NHS Devon has previously said the site’s high rent and other charges – which it said amounted to £300,000 a year – were a ‘poor use of taxpayers’ money at a time when we are forecasting another budget deficit of more than £40 million this year’.

“In recent months, we have been talking to local health, care and community partners to see if they are interested and financially able to take on the space, but no viable schemes have been received and we started the process of handing the ward space back to NHS Property Services (NHSPS) so we can save the money that is currently being wasted on it,” a spokesperson said.

“We have always been very happy to talk to prospective occupants of the space if they have a financially viable scheme to take it on – and we remain so.”

MP Mr Foord said after the meeting: “The future of Seaton Community Hospital is one which concerns everyone living in and around the Axe Valley. Today’s packed public meeting, attended by hundreds of people, clearly demonstrates the strength of feeling locally.

“The hospital belongs to the community.  Members of the community and volunteer groups raised millions to help fund construction and equipment – including the very ward that is now threatened with demolition. We cannot allow it to be taken away from those who worked so hard to build it.
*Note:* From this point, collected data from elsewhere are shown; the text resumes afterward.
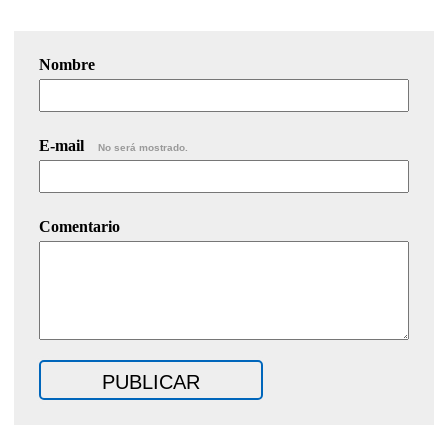
Nombre
E-mail
No será mostrado.
Comentario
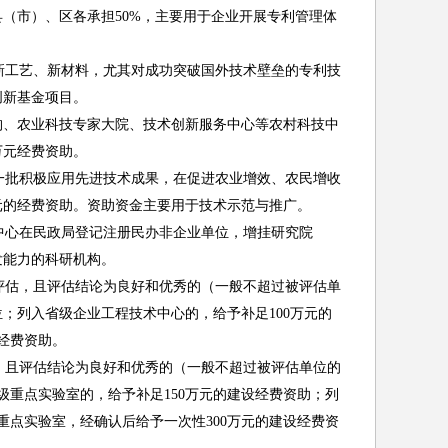
县（市）、区各承担50%，主要用于企业开展专利管理体
工艺、新材料，尤其对成功突破国外技术壁垒的专利技
创新基金项目。
构、农业科技专家大院、技术创新服务中心等农村科技中
万元经费资助。
批积极应用先进技术成果，在促进农业增效、农民增收
元的经费资助。资助资金主要用于技术示范与推广。
心在民政局登记注册民办非企业单位，增挂研究院
发能力的科研机构。
评估，且评估结论为良好和优秀的（一般不超过被评估单
；列入省级企业工程技术中心的，给予补足100万元的
经费资助。
，且评估结论为良好和优秀的（一般不超过被评估单位的
级重点实验室的，给予补足150万元的建设经费资助；列
重点实验室，经确认后给予一次性300万元的建设经费资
“NHS Property Services needs to review the way they rent out facilities such as this. Seeking to charge local charities and community groups a market rate that has been pitched at the upper-end clinical rate is short-sighted and wrong.

“I have met recently with NHS Devon, NHS Property Services, and the Seaton Hospital League of Friends charity. There are potential solutions, but we need the political will from those in Government who have the power to make these decisions.

“NHS Property Services is a Government-owned company with just one shareholder, the Health Secretary Steve Barclay. He has the power to resolve this situation and secure the long-term future of our hospital, and other small rural hospitals across the country.

“I will continue to raise the threat posed by these damaging proposals and fight to save the whole of this local hospital for the community. Local people have made plain to me this afternoon that they feel that the Hospital is theirs – and in their eyes – not available for NHS Property Services to sell.”